This week’s Department of Justice “Catch of the Week” goes to Pennsylvania-based medical device manufacturer Biocompatibles Inc., a subsidiary of British-based BTG plc. On Monday, the company pleaded guilty and agreed to pay more than $36 million for violating the False Claims Act and Food, Drug and Cosmetic Act by misbranding its embolic device LC Bead, which is used to treat liver cancer, among other diseases. See DOJ Press Release.
The FDA cleared LC Bead as an embolization device that can be placed in blood vessels to block or reduce blood flow to certain types of tumors and arteriovenous malformations. But the FDA never approved it as a drug-device combination product or for use as a drug-delivery device or “drug-eluting” bead. In fact, the FDA sought specific assurances in 2004 that Biocompatibles would not use the FDA’s clearance of the product for embolization to market the device for drug delivery. The company told the FDA that “under no circumstance” would it use the embolization clearance to market the device for drug delivery.
However, two years later that is exactly what Biocompatibles did. It began marketing LC Bead for drug delivery through the company it hired to carry out its sales and distribution in the United States. That company told its sales representatives that LC Bead was “[a] drug-delivery device” and trained its sales representatives to “aggressively penetrate the chemoembolization market.” Sales representatives subsequently told health care providers that the device increased the level of chemotherapy delivered to a liver tumor and resulted in “better tumor response rates.” It did so despite the lack of FDA clearance or approval for that use and despite the absence of evidence to support the claims.
As part of the criminal resolution, Biocompatibles will pay an $8.75 million criminal fine for the misbranding of LC Bead and a criminal forfeiture of $2.25 million. The balance of the settlement — $25 million — is to resolve civil allegations under the False Claims Act that the company caused false claims to be submitted to government healthcare programs for procedures in which LC Bead was loaded with chemotherapy drugs and used as a drug-delivery device. According to the government, when LC Bead was combined with prescription drugs for use as a drug-eluting bead, it constituted a new combination drug-device product that was not approved or cleared by the FDA and not covered by Medicare and other federal health care programs.

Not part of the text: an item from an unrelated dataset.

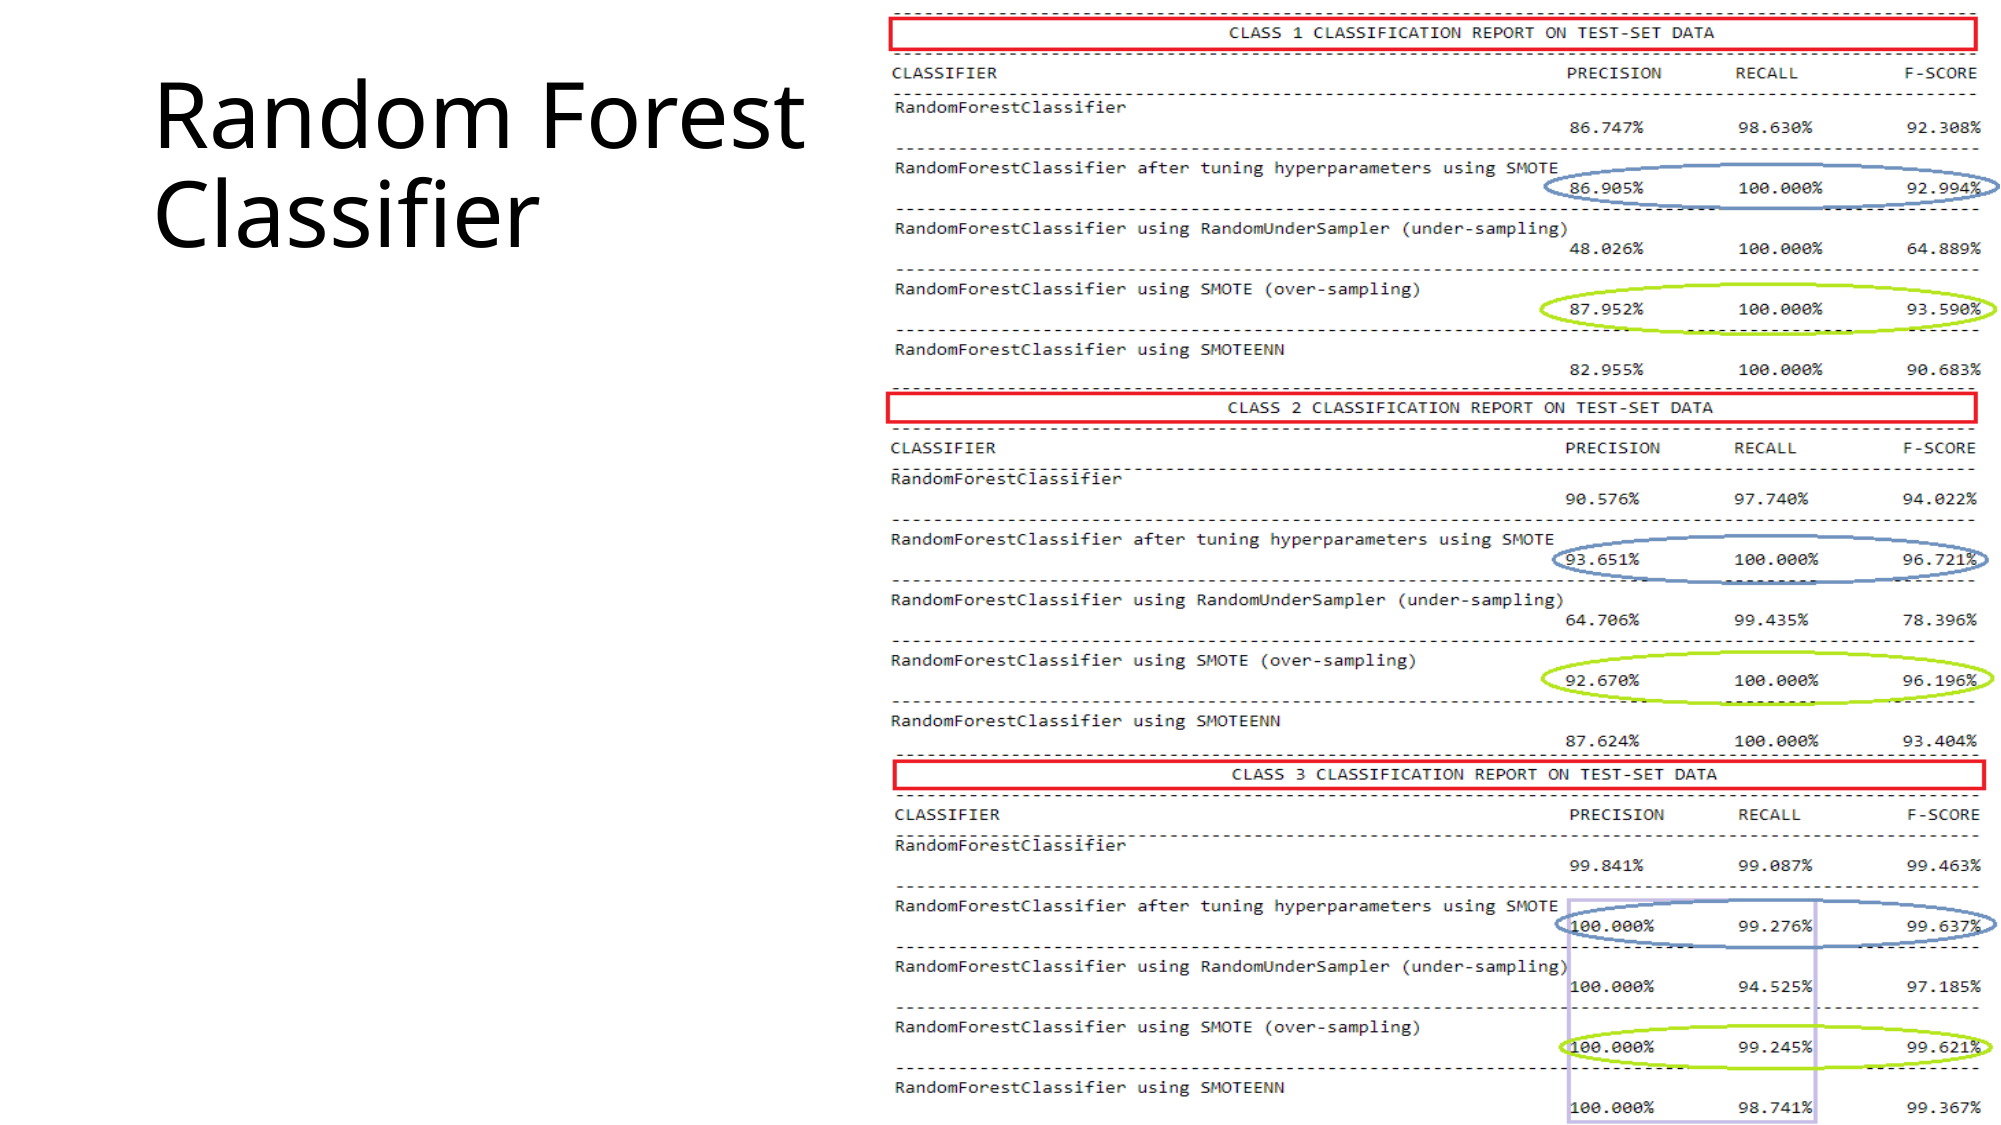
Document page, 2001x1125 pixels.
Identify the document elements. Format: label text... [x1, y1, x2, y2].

In announcing the settlement, the government stressed the importance of complying with the FDA approval process. According to DOJ Civil Chief Benjamin Mizer, “[t]he FDA approval process serves an important role in ensuring that federal health care participants receive devices that are safe, effective and medically appropriate,” and the government “will not permit companies to circumvent that process and put profits over patient safety.” U.S. Attorney Richard L. Durbin Jr. of the Western District of Texas echoed this strong sentiment: “The FDA plays a fundamental role in ensuring the safety and efficacy of medical devices and drugs in this country . . . [and w]e will vigorously pursue those who ignore or seek to circumvent these important patient protections.”
This matter originated in a whistleblower lawsuit filed under the qui tam provisions of the False Claims Act by Ryan Bliss who oversaw Bicompatibles’ North American marketing. He will receive a whistleblower award of approximately $5.1 million from the proceeds of the government’s False Claims Act recovery.